### Set problem
Lay out the entries starting at the line containing "On Friday, one event starts at exactly 8:00" and ending at the line containing "10:00 AM -- exactly on the 10 AM line.", both included, as a two-column CSV with the headers text and answer. Give one row per entry, wrap each field in quotation marks, and replace any line breaks with spaces.

### Data provided

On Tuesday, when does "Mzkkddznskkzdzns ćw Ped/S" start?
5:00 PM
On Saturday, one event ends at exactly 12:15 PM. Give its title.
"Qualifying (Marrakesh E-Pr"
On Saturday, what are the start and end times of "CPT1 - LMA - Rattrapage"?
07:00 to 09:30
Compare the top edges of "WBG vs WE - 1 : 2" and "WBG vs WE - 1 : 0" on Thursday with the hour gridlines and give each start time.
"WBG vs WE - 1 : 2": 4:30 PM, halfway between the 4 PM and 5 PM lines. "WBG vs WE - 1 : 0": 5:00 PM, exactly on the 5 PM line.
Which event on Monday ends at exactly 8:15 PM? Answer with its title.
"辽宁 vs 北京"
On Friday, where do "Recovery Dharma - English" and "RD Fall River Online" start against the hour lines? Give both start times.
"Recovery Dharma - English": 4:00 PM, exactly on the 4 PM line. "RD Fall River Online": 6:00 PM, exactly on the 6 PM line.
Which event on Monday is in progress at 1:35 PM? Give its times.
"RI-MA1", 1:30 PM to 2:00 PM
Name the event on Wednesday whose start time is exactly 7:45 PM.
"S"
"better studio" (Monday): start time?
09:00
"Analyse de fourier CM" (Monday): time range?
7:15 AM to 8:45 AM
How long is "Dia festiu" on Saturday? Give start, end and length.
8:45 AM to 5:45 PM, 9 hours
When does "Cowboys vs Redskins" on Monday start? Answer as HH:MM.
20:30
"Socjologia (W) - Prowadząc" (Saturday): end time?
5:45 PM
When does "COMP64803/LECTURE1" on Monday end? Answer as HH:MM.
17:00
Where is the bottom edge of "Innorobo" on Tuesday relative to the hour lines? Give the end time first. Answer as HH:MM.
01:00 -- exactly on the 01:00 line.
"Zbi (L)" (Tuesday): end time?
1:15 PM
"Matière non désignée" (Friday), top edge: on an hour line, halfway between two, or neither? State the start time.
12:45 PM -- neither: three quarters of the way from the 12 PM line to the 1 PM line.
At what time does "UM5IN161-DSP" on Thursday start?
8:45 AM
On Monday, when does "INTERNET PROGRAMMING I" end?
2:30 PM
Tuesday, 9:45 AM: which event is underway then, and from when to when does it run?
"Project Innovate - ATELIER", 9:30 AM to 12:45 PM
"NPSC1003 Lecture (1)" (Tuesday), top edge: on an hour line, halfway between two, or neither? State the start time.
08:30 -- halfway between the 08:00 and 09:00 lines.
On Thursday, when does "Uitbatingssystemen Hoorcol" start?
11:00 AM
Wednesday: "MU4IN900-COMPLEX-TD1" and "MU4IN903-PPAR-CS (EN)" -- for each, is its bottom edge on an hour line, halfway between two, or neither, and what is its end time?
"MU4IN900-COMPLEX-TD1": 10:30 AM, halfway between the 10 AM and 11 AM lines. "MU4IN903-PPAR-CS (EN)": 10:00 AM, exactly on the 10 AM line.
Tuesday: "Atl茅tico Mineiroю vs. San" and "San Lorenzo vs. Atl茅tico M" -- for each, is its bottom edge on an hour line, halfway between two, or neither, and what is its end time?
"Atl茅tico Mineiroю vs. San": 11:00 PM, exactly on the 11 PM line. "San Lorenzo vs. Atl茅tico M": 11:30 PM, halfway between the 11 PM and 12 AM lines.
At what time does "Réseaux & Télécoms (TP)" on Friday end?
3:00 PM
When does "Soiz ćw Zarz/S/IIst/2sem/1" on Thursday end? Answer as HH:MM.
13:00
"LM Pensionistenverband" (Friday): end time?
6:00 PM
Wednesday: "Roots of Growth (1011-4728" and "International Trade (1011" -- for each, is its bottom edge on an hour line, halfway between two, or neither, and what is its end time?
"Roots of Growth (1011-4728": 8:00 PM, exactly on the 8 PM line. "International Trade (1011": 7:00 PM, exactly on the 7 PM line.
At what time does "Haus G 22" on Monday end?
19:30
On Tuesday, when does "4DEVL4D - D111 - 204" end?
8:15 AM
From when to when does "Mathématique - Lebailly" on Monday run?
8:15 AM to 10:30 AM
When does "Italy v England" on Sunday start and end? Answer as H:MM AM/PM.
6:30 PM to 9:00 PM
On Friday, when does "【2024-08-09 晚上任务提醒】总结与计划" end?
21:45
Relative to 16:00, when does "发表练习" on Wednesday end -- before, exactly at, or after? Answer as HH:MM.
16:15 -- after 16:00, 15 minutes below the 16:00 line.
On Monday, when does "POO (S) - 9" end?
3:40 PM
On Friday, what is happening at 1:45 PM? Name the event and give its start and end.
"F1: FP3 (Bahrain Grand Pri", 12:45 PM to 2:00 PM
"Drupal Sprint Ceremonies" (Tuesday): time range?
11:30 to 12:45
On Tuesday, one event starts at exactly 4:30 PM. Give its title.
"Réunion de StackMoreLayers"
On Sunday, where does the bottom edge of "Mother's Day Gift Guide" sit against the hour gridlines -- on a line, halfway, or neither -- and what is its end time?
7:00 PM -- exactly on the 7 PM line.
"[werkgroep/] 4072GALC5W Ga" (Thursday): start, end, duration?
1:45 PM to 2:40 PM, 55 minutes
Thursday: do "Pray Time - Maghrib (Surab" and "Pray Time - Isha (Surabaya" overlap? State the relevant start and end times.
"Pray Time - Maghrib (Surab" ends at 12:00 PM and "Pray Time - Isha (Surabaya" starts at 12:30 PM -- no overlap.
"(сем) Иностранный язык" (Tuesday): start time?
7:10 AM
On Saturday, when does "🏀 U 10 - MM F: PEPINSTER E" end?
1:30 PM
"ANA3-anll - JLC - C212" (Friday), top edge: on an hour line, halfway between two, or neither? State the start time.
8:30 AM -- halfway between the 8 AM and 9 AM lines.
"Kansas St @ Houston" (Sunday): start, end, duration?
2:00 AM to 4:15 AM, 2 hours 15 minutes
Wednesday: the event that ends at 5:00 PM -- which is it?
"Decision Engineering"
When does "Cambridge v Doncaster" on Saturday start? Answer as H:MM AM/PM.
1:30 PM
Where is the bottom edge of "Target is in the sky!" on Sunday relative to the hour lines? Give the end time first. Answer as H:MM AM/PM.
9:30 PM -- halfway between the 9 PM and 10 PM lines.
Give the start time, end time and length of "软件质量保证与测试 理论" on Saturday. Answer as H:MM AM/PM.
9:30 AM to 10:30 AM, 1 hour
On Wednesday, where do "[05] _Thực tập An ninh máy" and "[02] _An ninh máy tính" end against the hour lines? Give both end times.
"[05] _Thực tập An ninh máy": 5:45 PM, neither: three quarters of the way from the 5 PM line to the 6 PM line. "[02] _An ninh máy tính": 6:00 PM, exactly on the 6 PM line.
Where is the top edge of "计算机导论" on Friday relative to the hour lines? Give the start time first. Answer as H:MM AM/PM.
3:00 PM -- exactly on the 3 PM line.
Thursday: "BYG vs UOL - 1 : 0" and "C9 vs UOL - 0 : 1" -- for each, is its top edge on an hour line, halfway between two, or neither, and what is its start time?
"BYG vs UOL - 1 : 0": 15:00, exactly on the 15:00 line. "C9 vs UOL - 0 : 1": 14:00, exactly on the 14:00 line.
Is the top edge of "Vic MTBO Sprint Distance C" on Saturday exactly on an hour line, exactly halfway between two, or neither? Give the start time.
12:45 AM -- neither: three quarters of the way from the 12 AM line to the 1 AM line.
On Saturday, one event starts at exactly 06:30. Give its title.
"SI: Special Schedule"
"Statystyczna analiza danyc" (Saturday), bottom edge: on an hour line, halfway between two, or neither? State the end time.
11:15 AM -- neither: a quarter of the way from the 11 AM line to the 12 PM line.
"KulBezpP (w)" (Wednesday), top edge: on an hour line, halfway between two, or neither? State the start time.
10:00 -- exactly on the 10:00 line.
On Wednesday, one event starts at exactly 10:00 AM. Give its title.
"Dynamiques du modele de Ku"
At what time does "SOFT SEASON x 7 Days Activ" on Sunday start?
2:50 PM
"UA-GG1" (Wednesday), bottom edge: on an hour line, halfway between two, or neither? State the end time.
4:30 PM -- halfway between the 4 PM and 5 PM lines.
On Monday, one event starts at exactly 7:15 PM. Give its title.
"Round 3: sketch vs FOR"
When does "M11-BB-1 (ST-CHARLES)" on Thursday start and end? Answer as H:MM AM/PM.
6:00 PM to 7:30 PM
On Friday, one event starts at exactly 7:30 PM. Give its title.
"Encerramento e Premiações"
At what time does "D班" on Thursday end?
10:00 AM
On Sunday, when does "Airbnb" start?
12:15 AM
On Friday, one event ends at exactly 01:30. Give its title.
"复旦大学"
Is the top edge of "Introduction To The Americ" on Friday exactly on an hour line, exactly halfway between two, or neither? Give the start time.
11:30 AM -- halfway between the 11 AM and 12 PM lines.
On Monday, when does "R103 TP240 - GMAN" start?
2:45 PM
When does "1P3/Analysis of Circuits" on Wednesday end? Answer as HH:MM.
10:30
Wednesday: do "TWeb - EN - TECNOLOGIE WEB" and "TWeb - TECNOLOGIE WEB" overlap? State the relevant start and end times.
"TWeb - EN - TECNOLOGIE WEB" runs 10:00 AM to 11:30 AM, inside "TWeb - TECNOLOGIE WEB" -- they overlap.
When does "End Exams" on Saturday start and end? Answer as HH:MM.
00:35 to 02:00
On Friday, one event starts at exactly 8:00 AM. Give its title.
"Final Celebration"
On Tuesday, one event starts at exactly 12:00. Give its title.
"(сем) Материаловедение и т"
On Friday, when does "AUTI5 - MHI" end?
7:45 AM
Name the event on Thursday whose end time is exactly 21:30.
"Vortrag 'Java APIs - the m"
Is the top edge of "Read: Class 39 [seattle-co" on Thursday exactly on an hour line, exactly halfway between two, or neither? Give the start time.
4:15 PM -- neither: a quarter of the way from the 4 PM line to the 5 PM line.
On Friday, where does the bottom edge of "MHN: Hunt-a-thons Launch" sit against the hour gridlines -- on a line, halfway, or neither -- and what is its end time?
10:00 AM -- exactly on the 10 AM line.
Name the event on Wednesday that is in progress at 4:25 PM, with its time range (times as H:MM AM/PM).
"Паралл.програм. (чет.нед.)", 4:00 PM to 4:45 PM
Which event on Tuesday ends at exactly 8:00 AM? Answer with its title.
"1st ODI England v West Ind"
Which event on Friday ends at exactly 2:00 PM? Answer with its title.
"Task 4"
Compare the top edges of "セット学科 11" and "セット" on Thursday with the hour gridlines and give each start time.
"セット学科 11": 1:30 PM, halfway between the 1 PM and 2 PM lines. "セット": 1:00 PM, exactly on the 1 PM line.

### Solution to this problem
text,answer
"On Friday, one event starts at exactly 8:00 AM. Give its title.","""Final Celebration"""
"On Tuesday, one event starts at exactly 12:00. Give its title.","""(сем) Материаловедение и т"""
"On Friday, when does ""AUTI5 - MHI"" end?","7:45 AM"
"Name the event on Thursday whose end time is exactly 21:30.","""Vortrag 'Java APIs - the m"""
"Is the top edge of ""Read: Class 39 [seattle-co"" on Thursday exactly on an hour line, exactly halfway between two, or neither? Give the start time.","4:15 PM -- neither: a quarter of the way from the 4 PM line to the 5 PM line."
"On Friday, where does the bottom edge of ""MHN: Hunt-a-thons Launch"" sit against the hour gridlines -- on a line, halfway, or neither -- and what is its end time?","10:00 AM -- exactly on the 10 AM line."